I want to emphasize though that we see no need for that cash pile to drive operations. We have sufficient cash flows in the business, operating cash flow to drive our increased investment in R&D and that is something that you should expect to see continue to increase. We are committed to building the proprietary pipeline and we are committed to using the cash flow that we have, the very stable cash flows that we have from the partnerships -- Novartis, of course, foremost amongst those -- to drive an increasing level of investments in R&D.

Okay. Thank you.

Blum Holger, Deutsche Bank.

Hi, Holger Blum, Deutsche Bank. Just one question, might be a bit premature, but maybe looking one year out in terms of maybe your general target and balancing earnings growth versus pipeline spend, what is your current thinking about focus on bottom-line growth versus building a bigger pipeline for the period of time? How well do you see your priorities developing compared to the past? Thank you.

I think what we can really learn today is something that we've said repeatedly in the past and that is that we certainly don't see the Company going into loss. I think what we can't yet say is exactly what proportion of that cash flow would be put into proprietary investment. That is, what is the impact on the operating income line.

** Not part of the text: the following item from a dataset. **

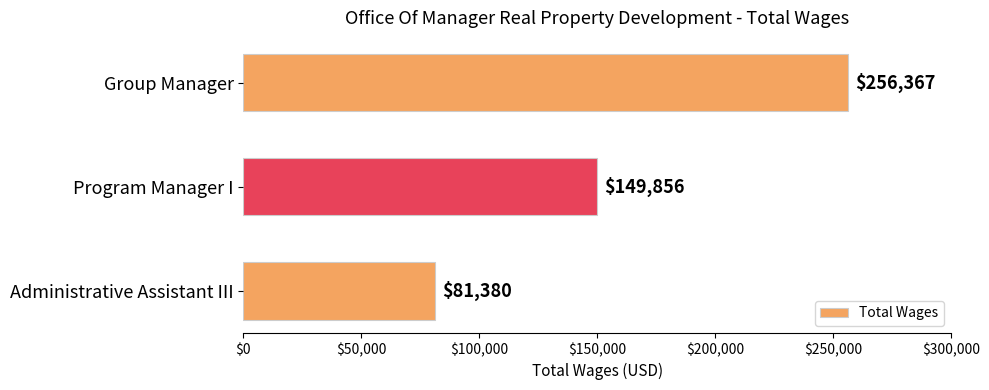

List the labels in order of value, smallest first.

Administrative Assistant III, Program Manager I, Group Manager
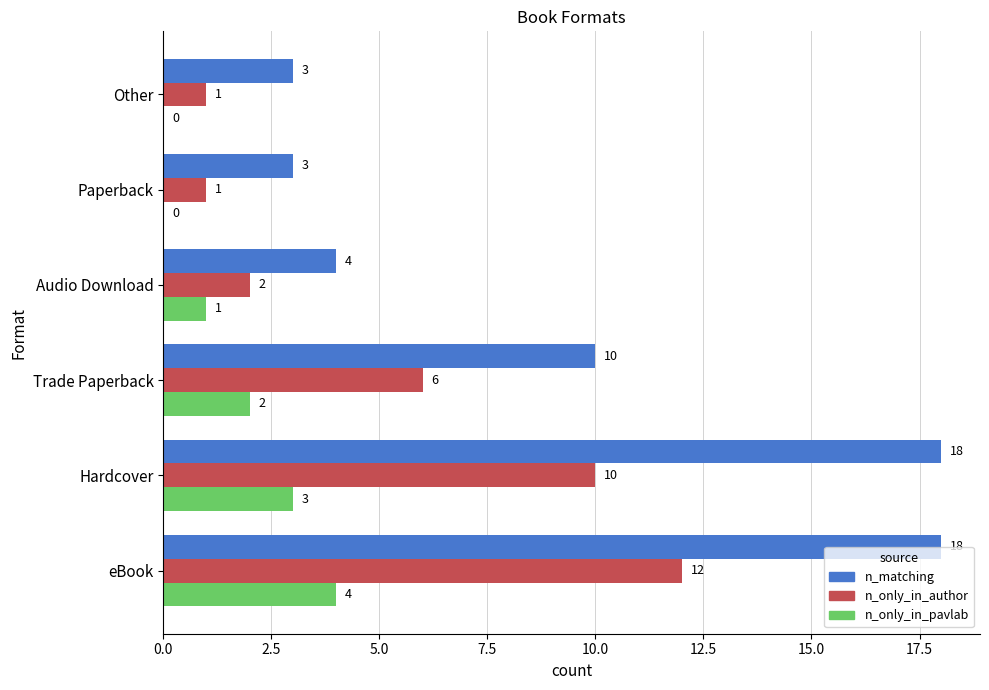

Which series changed the most between eBook and Other?

n_matching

I think I would encourage all of you actually to look at us from two perspectives. One is look at our top line. Our top-line development will be, I think, a very good metric for the health of the Company and how well the business is doing. So that is certainly one to pay attention to. The other will be how the pipeline develops and how we exactly balance that. That is how much of the revenue that we generate gets pumped into the proprietary product development. We can't give you any guidance on today, but I think those, more importantly than earnings per share, will be the metric on which you should base the valuation of MorphoSys. Dave, do you want to add anything to that?

No, I think that was a very salient explanation and I have nothing further to add to that.

That's fine. Thank you.

(Operator Instructions). There are no more questions at this time. I hand back now to Dr. Moroney for his closing remarks.

Thank you. To conclude the call, I would like to remind you of the key takeaway messages. First, the partnered discoveries business continues to perform extremely well and we expect to see an increased number of HuCAL antibodies entering clinical trials and advancing into Phase II trials over the coming months and years. But proprietary programs are also on track and were supplemented in Q3 by the first joint program with Novartis. Finally, the AbD segment is now consistently in profit and on track to record a healthy profit for the full year.

That concludes the call. Also, we are here in Munich, in the Munich office for the remainder of the day if any of you would like to follow up with us directly. Thanks, again, for your participation and goodbye.

Ladies and gentlemen, the conference is now concluded and you may disconnect your telephone. Thank you for joining and have a pleasant day. Goodbye.